申し込みは学校を通じて行い、補助金は国から学校へ直接支払われます。授業料が支給限度額範囲内であれば、保護者からの授業料徴収額はゼロとなるため、「私立高校の無償化制度」と呼ばれています。なお、年収590万円以上の世帯への補助額は11万8,800円ですので、それを超える分は保護者から徴収されます。さらに、年収910万円以上の世帯に対する補助はなく、全額保護者負担となります。
(参照元:高校生等への修学支援リーフレット|文部科学省)
都道府県による授業料軽減助成金
国の就学支援金の支給限度額は、全国の私立高校の平均授業料が目安となります。しかし、東京都の私立高校平均授業料は約45万円で、全国平均の約40万円より高くなっています。東京都のような地域による学費の差を埋めるのが、都道府県の授業料軽減助成金です。
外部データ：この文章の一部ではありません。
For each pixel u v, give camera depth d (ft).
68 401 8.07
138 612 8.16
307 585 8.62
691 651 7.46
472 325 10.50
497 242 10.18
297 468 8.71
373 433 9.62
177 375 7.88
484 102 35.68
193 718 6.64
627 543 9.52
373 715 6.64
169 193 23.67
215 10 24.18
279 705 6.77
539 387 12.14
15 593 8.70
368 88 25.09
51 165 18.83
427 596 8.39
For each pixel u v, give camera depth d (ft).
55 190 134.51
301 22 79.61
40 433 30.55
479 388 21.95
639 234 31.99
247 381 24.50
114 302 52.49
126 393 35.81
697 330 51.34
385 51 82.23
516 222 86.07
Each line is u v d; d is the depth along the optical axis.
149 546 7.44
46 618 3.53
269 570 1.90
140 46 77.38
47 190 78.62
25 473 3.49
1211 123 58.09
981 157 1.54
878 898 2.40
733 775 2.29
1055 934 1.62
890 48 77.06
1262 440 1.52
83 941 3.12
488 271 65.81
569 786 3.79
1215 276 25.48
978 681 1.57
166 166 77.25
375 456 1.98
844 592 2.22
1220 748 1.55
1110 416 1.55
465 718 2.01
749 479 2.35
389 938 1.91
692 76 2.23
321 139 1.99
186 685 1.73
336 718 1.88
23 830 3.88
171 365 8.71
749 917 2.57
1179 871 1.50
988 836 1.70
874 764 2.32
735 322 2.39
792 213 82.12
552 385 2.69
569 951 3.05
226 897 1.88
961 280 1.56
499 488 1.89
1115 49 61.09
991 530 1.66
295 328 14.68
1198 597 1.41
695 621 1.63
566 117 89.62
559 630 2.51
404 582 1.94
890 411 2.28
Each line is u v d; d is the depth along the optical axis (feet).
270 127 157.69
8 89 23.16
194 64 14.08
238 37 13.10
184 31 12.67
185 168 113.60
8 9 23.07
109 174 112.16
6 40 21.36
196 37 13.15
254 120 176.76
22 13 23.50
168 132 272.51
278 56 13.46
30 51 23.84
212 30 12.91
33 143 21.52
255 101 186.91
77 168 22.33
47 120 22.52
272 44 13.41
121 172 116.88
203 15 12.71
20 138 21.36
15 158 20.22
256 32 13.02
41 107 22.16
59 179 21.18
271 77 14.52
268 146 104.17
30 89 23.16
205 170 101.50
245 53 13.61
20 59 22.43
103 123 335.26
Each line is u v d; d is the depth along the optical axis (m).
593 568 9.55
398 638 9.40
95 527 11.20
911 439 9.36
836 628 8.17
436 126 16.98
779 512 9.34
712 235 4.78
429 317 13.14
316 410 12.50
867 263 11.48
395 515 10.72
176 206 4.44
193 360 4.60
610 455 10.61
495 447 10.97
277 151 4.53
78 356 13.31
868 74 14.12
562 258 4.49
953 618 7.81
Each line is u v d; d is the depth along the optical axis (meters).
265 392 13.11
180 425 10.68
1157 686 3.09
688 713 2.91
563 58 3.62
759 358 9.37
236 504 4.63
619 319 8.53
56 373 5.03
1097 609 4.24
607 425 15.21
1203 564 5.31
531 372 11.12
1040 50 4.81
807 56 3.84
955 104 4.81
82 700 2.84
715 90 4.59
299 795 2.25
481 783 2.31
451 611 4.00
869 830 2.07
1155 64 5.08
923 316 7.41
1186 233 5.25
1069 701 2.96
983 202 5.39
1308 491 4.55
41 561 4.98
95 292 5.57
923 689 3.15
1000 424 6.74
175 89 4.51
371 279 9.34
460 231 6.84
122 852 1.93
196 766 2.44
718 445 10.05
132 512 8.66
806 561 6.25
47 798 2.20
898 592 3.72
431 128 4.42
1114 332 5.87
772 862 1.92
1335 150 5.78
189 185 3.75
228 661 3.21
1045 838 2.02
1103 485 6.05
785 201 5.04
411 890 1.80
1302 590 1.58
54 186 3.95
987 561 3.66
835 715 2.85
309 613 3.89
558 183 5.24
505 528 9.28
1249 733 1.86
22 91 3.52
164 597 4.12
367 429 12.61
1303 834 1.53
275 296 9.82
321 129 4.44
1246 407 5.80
名称や制度詳細は都道府県によって異なります。東京都の場合は、東京都在住であれば他県の私立高校へ通っていても助成金を受けられますが、神奈川県で助成を受けられるのは、神奈川県在住で神奈川県内の私立高校へ通っている場合のみです。申し込みは毎年6月ごろに学校を通して行われます。時期になったら、学校や都道府県庁に問い合わせてみましょう。
参考
私立高等学校等授業料軽減助成金事業|公益財団法人東京都私学財団
授業料以外の負担軽減・奨学給付金
私立高校に通うのにかかる費用は授業料だけではありません。その他にも、教科書代、教材費、学用品費、通学用品費、教科外活動費、生徒会費、PTA会費、入学学用品費、修学旅行費などさまざまな納付金があります。それらの経費の一部を、生活保護世帯と住民税非課税世帯に限り補助するのが奨学給付金です。授業料を補助する就学支援金とは異なる制度で、併用することができます。申し込みは別々に行います。
奨学給付金は、名前のとおり給付型の奨学金で、返済の必要はありません。就学支援金とは異なり、学校ではなく保護者に直接給付されます。申し込みに基づいて給付されるため、対象者は学校やお住まいの都道府県に申し込みをしましょう。